(To do)
Can you give the lines of the entries, from the line containing "Skip to content" through the line containing "gmiddag lichtgewond geraakt na een eenzijdig", as a numbered list with any blank lines left out?

(Data in this exercise)

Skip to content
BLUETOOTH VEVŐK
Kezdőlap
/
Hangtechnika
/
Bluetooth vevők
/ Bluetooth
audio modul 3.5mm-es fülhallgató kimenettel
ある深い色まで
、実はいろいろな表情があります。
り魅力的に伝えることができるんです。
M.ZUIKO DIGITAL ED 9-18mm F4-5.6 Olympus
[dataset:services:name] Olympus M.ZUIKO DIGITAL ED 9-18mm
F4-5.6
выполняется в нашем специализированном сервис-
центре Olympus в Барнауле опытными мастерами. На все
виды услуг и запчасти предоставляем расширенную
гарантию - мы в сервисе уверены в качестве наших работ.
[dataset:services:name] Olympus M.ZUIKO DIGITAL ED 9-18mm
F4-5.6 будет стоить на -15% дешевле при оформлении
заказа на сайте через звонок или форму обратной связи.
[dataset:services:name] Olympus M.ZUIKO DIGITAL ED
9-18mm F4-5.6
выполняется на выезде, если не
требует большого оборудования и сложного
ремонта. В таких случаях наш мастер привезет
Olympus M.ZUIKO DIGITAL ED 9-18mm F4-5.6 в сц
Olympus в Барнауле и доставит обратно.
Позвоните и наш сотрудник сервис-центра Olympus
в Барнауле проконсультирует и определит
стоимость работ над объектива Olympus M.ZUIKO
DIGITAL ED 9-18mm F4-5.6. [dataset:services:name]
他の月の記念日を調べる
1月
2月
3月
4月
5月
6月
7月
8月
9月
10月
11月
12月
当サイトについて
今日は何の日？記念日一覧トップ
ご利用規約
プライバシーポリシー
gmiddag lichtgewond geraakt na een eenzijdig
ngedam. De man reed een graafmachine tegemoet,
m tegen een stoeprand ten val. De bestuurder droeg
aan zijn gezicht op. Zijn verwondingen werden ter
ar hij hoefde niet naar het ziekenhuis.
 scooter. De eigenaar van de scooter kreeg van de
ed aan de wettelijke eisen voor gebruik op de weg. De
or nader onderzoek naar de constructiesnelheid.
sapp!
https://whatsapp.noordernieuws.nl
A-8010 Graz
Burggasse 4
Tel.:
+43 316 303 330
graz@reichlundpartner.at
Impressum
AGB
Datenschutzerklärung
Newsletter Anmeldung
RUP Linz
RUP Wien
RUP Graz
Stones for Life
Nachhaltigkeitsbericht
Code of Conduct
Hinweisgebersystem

* * *

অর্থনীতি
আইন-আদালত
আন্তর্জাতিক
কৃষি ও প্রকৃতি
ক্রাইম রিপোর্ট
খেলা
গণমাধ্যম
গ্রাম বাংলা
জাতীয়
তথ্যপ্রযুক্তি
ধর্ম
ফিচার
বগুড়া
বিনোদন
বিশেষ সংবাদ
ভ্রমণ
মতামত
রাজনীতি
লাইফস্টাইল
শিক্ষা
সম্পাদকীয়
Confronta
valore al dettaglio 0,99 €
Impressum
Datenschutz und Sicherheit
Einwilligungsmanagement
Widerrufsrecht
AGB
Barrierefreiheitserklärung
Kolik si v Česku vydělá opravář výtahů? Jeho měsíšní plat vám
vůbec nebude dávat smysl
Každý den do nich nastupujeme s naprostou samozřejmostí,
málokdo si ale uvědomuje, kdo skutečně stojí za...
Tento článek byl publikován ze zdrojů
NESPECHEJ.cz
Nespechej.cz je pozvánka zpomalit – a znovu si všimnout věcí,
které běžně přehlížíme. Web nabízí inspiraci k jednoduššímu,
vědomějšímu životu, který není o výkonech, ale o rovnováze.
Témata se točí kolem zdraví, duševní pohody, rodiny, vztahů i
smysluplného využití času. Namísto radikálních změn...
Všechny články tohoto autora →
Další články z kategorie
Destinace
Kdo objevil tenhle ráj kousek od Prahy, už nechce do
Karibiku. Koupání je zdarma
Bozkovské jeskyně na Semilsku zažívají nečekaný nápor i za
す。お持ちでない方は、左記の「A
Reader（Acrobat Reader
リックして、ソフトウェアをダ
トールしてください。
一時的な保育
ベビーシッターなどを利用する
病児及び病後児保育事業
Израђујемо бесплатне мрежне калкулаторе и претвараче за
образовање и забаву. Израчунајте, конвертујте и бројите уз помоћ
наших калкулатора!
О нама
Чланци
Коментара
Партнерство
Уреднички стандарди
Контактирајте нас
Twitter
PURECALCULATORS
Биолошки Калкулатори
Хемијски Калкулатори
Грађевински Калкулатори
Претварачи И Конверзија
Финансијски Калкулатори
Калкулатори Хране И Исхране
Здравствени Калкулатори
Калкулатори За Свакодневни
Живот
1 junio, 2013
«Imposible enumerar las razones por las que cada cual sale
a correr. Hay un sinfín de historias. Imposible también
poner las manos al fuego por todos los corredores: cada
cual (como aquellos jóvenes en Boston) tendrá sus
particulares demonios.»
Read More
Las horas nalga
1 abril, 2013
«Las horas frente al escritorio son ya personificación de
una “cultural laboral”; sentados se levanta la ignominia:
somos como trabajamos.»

(Exercise output)
1. Skip to content
2. BLUETOOTH VEVŐK
3. Kezdőlap
4. /
5. Hangtechnika
6. /
7. Bluetooth vevők
8. / Bluetooth
9. audio modul 3.5mm-es fülhallgató kimenettel
10. ある深い色まで
11. 、実はいろいろな表情があります。
12. り魅力的に伝えることができるんです。
13. M.ZUIKO DIGITAL ED 9-18mm F4-5.6 Olympus
14. [dataset:services:name] Olympus M.ZUIKO DIGITAL ED 9-18mm
15. F4-5.6
16. выполняется в нашем специализированном сервис-
17. центре Olympus в Барнауле опытными мастерами. На все
18. виды услуг и запчасти предоставляем расширенную
19. гарантию - мы в сервисе уверены в качестве наших работ.
20. [dataset:services:name] Olympus M.ZUIKO DIGITAL ED 9-18mm
21. F4-5.6 будет стоить на -15% дешевле при оформлении
22. заказа на сайте через звонок или форму обратной связи.
23. [dataset:services:name] Olympus M.ZUIKO DIGITAL ED
24. 9-18mm F4-5.6
25. выполняется на выезде, если не
26. требует большого оборудования и сложного
27. ремонта. В таких случаях наш мастер привезет
28. Olympus M.ZUIKO DIGITAL ED 9-18mm F4-5.6 в сц
29. Olympus в Барнауле и доставит обратно.
30. Позвоните и наш сотрудник сервис-центра Olympus
31. в Барнауле проконсультирует и определит
32. стоимость работ над объектива Olympus M.ZUIKO
33. DIGITAL ED 9-18mm F4-5.6. [dataset:services:name]
34. 他の月の記念日を調べる
35. 1月
36. 2月
37. 3月
38. 4月
39. 5月
40. 6月
41. 7月
42. 8月
43. 9月
44. 10月
45. 11月
46. 12月
47. 当サイトについて
48. 今日は何の日？記念日一覧トップ
49. ご利用規約
50. プライバシーポリシー
51. gmiddag lichtgewond geraakt na een eenzijdig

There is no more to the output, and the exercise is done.